**Problem to work on**
Return every record below exactly; leave out the images.

---

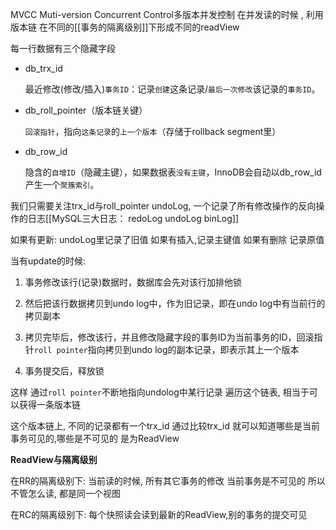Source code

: MVCC Muti-version Concurrent Control多版本并发控制
在并发读的时候 , 利用版本链 在不同的[[事务的隔离级别]]下形成不同的readView

每一行数据有三个隐藏字段

- db_trx_id

    最近修改(修改/插入)`事务ID`：记录`创建`这条记录/`最后一次修改`该记录的`事务ID`。

- db_roll_pointer（版本链关键）

    `回滚指针`，指向`这条记录`的`上一个版本`（存储于rollback segment里）

- db_row_id

    隐含的`自增ID`（隐藏主键），如果数据表`没有主键`，InnoDB会自动以db_row_id产生一个`聚簇索引`。

我们只需要关注trx_id与roll_pointer
undoLog, 一个记录了所有修改操作的反向操作的日志[[MySQL三大日志： redoLog undoLog binLog]]

如果有更新: undoLog里记录了旧值  如果有插入,记录主键值  如果有删除 记录原值

当有update的时候: 

1. 事务修改该行(记录)数据时，数据库会先对该行加排他锁

2. 然后把该行数据拷贝到undo log中，作为旧记录，即在undo log中有当前行的拷贝副本

3. 拷贝完毕后，修改该行，并且修改隐藏字段的事务ID为当前事务的ID，回滚指针`roll pointer`指向拷贝到undo log的副本记录，即表示其上一个版本

4. 事务提交后，释放锁

这样 通过`roll pointer`不断地指向undolog中某行记录 
遍历这个链表, 相当于可以获得一条版本链

这个版本链上, 不同的记录都有一个trx_id  通过比较trx_id 就可以知道哪些是当前事务可见的,哪些是不可见的 是为ReadView

**ReadView与隔离级别**

在RR的隔离级别下: 当前读的时候, 所有其它事务的修改 当前事务是不可见的 所以不管怎么读, 都是同一个视图

在RC的隔离级别下: 每个快照读会读到最新的ReadView,别的事务的提交可见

---

**Response area**
Source code

: MVCC Muti-version Concurrent Control多版本并发控制
在并发读的时候 , 利用版本链 在不同的[[事务的隔离级别]]下形成不同的readView

每一行数据有三个隐藏字段

- db_trx_id

    最近修改(修改/插入)`事务ID`：记录`创建`这条记录/`最后一次修改`该记录的`事务ID`。

- db_roll_pointer（版本链关键）

    `回滚指针`，指向`这条记录`的`上一个版本`（存储于rollback segment里）

- db_row_id

    隐含的`自增ID`（隐藏主键），如果数据表`没有主键`，InnoDB会自动以db_row_id产生一个`聚簇索引`。

我们只需要关注trx_id与roll_pointer
undoLog, 一个记录了所有修改操作的反向操作的日志[[MySQL三大日志： redoLog undoLog binLog]]

如果有更新: undoLog里记录了旧值  如果有插入,记录主键值  如果有删除 记录原值

当有update的时候: 

1. 事务修改该行(记录)数据时，数据库会先对该行加排他锁

2. 然后把该行数据拷贝到undo log中，作为旧记录，即在undo log中有当前行的拷贝副本

3. 拷贝完毕后，修改该行，并且修改隐藏字段的事务ID为当前事务的ID，回滚指针`roll pointer`指向拷贝到undo log的副本记录，即表示其上一个版本

4. 事务提交后，释放锁

这样 通过`roll pointer`不断地指向undolog中某行记录 
遍历这个链表, 相当于可以获得一条版本链

这个版本链上, 不同的记录都有一个trx_id  通过比较trx_id 就可以知道哪些是当前事务可见的,哪些是不可见的 是为ReadView

**ReadView与隔离级别**

在RR的隔离级别下: 当前读的时候, 所有其它事务的修改 当前事务是不可见的 所以不管怎么读, 都是同一个视图

在RC的隔离级别下: 每个快照读会读到最新的ReadView,别的事务的提交可见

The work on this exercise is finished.